Figure 5. LYN-deficient DCs from the eye-draining lymph nodes present more IRBP and lead to increased priming of IRBP-specific T cells.

(A) Left: Representative plots showing P2-specific CD4⁺ T cells in the eye-draining LNs (top) or in pooled peripheral LNs (bottom) from 15- to 20-week-old mice of indicated genotypes, quantified on the right. Each dot represents an individual mouse; horizontal lines show mean; dashed line represents the limit of detection. Data are pooled from 3 independent experiments. (B and C) Fifty thousand P2-specific T cell hybridomas cocultured overnight with DCs from either eye-draining or peripheral LNs from mice of indicated genotypes were analyzed by flow cytometry for CD69 upregulation. As a positive control, 0.1 μg/ml P2 peptide was added. (B) Left: CD69 upregulation by hybridomas cocultured with 200,000 eye-draining LN DCs. Right: CD69 expression (mean fluorescence intensity [MFI]) on hybridomas cocultured with varying numbers of DCs from either eye-draining (filled symbols) or peripheral (open symbols) LNs.
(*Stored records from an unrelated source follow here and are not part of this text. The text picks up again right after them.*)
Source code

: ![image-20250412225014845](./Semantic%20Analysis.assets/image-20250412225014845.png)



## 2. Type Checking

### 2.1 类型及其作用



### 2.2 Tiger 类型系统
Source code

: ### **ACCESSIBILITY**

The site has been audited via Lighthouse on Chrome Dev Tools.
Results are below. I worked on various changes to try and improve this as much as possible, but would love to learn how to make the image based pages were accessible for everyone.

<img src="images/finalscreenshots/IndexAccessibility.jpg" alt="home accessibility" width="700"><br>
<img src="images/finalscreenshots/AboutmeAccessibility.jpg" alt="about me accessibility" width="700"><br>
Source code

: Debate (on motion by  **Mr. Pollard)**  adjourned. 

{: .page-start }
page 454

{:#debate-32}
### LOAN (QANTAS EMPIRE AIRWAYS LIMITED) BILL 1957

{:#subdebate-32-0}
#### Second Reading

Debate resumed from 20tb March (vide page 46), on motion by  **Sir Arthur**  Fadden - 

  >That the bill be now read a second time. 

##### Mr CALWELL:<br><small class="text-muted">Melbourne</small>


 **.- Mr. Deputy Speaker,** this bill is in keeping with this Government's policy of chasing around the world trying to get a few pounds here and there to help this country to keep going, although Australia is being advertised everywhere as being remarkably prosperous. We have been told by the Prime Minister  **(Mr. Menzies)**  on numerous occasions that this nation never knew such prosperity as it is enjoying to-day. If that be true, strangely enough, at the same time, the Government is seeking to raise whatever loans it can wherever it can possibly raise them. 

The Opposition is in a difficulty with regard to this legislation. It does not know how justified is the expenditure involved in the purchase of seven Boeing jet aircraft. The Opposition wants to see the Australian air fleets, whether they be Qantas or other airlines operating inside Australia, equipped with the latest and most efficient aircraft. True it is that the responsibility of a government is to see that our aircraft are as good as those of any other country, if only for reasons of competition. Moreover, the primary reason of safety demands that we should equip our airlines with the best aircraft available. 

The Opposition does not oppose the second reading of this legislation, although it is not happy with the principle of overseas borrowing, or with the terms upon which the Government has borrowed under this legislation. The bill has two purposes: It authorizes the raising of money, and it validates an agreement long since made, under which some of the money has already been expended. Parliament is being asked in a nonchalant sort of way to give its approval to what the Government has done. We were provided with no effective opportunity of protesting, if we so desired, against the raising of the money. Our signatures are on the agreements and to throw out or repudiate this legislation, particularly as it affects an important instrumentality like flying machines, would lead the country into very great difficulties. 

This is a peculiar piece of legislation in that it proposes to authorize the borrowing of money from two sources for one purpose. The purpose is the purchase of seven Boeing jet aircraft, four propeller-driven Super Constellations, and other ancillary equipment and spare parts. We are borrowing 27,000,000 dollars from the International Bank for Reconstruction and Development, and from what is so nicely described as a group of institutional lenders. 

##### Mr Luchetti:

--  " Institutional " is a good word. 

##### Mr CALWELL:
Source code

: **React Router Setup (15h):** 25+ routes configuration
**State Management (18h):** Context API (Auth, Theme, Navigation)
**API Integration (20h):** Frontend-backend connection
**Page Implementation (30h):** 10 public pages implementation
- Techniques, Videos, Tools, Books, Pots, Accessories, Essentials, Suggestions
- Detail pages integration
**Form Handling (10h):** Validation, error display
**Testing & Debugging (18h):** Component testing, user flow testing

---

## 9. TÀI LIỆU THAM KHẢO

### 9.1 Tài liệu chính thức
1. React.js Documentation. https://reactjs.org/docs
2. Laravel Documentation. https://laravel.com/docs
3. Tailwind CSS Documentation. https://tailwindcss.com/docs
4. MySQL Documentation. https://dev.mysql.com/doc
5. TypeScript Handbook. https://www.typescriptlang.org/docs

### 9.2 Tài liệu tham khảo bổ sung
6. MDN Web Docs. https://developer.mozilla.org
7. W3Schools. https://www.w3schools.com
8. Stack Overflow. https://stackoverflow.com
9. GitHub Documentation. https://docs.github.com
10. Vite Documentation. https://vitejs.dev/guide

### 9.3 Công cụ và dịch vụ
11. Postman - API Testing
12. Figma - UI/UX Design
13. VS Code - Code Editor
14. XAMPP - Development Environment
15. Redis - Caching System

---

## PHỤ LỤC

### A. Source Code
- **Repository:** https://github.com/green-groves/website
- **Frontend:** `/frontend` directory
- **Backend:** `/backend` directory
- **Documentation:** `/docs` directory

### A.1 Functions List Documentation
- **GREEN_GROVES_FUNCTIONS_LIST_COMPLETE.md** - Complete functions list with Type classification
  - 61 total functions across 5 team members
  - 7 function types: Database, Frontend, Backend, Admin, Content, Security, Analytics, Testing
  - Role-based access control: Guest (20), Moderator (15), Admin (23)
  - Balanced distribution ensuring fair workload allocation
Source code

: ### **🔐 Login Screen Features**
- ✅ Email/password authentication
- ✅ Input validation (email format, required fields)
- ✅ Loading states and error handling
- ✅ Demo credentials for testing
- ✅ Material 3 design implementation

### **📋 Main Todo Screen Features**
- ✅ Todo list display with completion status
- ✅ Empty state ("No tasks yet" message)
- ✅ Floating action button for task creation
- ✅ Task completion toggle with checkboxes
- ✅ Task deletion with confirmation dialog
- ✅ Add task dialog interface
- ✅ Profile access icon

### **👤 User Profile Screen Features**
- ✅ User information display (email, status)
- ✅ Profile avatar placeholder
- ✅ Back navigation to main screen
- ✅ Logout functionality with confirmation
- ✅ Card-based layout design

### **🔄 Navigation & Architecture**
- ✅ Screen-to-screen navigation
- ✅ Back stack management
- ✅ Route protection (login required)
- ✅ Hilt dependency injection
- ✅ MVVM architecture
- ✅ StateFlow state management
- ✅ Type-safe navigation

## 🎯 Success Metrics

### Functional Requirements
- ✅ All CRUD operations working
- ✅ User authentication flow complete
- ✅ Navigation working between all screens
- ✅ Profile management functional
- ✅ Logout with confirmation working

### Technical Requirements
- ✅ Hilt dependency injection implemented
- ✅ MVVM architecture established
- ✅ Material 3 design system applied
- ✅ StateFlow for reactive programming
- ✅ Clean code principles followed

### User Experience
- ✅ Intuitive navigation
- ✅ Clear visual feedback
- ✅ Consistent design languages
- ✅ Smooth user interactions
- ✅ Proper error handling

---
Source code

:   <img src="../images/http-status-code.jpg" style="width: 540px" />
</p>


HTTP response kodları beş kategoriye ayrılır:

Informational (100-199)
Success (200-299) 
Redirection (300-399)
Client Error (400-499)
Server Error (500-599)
As a negative control, anti-MHCII blocking antibody was added to hybridomas cocultured with 200,000 WT DCs. (C) Left: Effects of MHCII blockade on CD69 upregulation by hybridomas cocultured with 100,000 draining LN DCs, quantified over a range of DC concentrations (right). (D) Left: Representative flow cytometry plots showing CD86 and CD8 expression by resident (CD11c⁺MHCII^int) WT and Lyn^–/– cervical LN DCs. Right: CD86 expression on indicated DC populations. Each dot represents an individual mouse; horizontal lines show mean ± SD. (E) Relative cytokine mRNA expression in WT and Lyn^–/– sorted resident (CD11c⁺MHCII^int) LN DCs, normalized to GAPDH, and shown as arbitrary units. Data are representative of at least 3 (B–D) or 2 (E) independent experiments (4–6 mice per group). *P < 0.05, Mann-Whitney test (A). *P < 0.05, **P < 0.01, ***P < 0.001, 1-way ANOVA (B and C). *P < 0.05, **P < 0.01, ***P < 0.001, unpaired 2-tailed Student’s t test (D and E).